The police might not be comfortable with the popularity of Grindr and other apps that facilitate casual sex, but they have a duty to protect every citizen and not judge different lifestyles.
One of the reasons for police failings in the case of Port – eventually convicted of 22 offences against 11 men – could be the lack of sympathetic people working within the Met, both in investigation and in police intelligence. A damning report this week highlights further failures in policing in London: a review carried out by HM Inspectorate of Constabulary looked at case files involving child abuse and exploitation, and found that in 95 per cent of cases the police response was “inadequate or required improvement”. The review found “fundamental deficiencies” and concluded the force was “more focused on burglary and vehicle theft than child protection”.
It’s not just the Met.

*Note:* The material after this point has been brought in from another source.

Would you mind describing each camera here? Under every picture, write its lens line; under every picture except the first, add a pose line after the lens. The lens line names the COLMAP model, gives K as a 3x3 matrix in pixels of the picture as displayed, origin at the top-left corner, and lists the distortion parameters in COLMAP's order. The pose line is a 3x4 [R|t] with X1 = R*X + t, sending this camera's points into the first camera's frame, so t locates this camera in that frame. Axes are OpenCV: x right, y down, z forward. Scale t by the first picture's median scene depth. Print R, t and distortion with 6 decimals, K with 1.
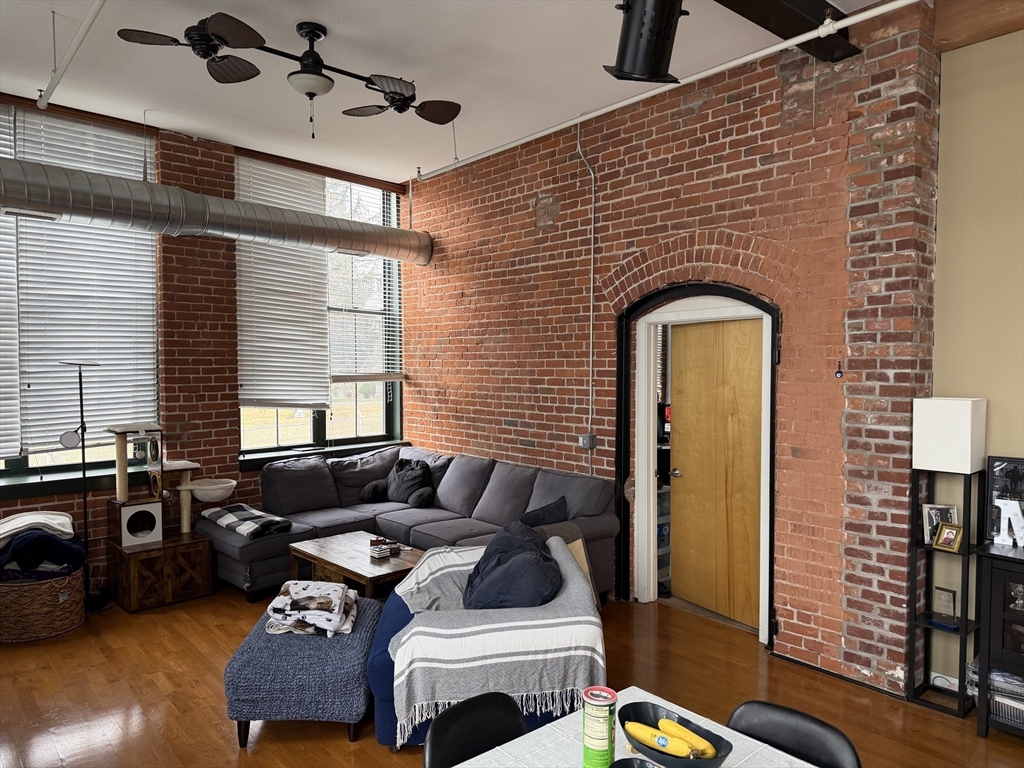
lens RADIAL K [[708.8, 0, 514.6], [0, 708.8, 383.4], [0, 0, 1]] dist [0.052713, -0.088769]
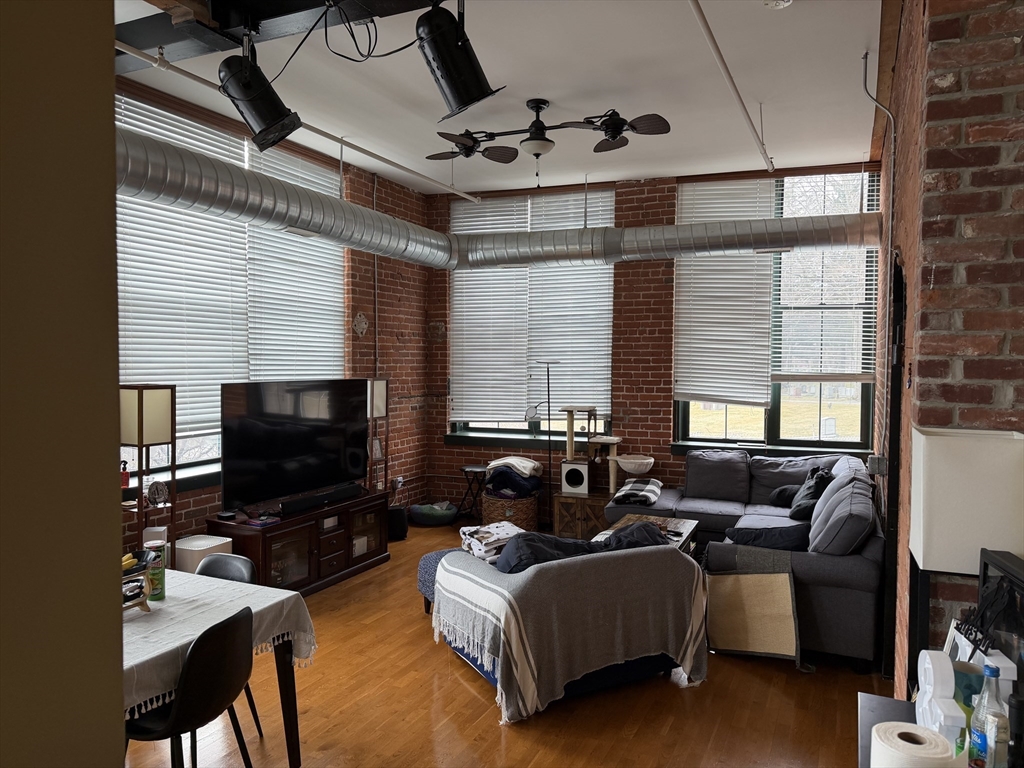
lens RADIAL K [[708.8, 0, 514.6], [0, 708.8, 383.4], [0, 0, 1]] dist [0.052713, -0.088769]
pose [[0.397221, 0.033335, -0.917117, 0.611689], [-0.029480, 0.999288, 0.023553, -0.013798], [0.917249, 0.017680, 0.397921, 0.308159]]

The police in Rotherham failed time and time again to spot all the signs of young girls being abused, groomed and fed drugs, scared of offending the ethnic community. Many senior police believed that the girls were “willing”, refusing to accept they were victims. Now, many of the team who worked on the Port case are being investigated themselves, and the Met is looking again at the deaths of 58 gay men in London in the last four years. If a single one turns out to be linked to Port, then the Met itself has a huge case to answer.
In a city like London, the police force has to protect all citizens, and its workforce must reflect all the communities it serves.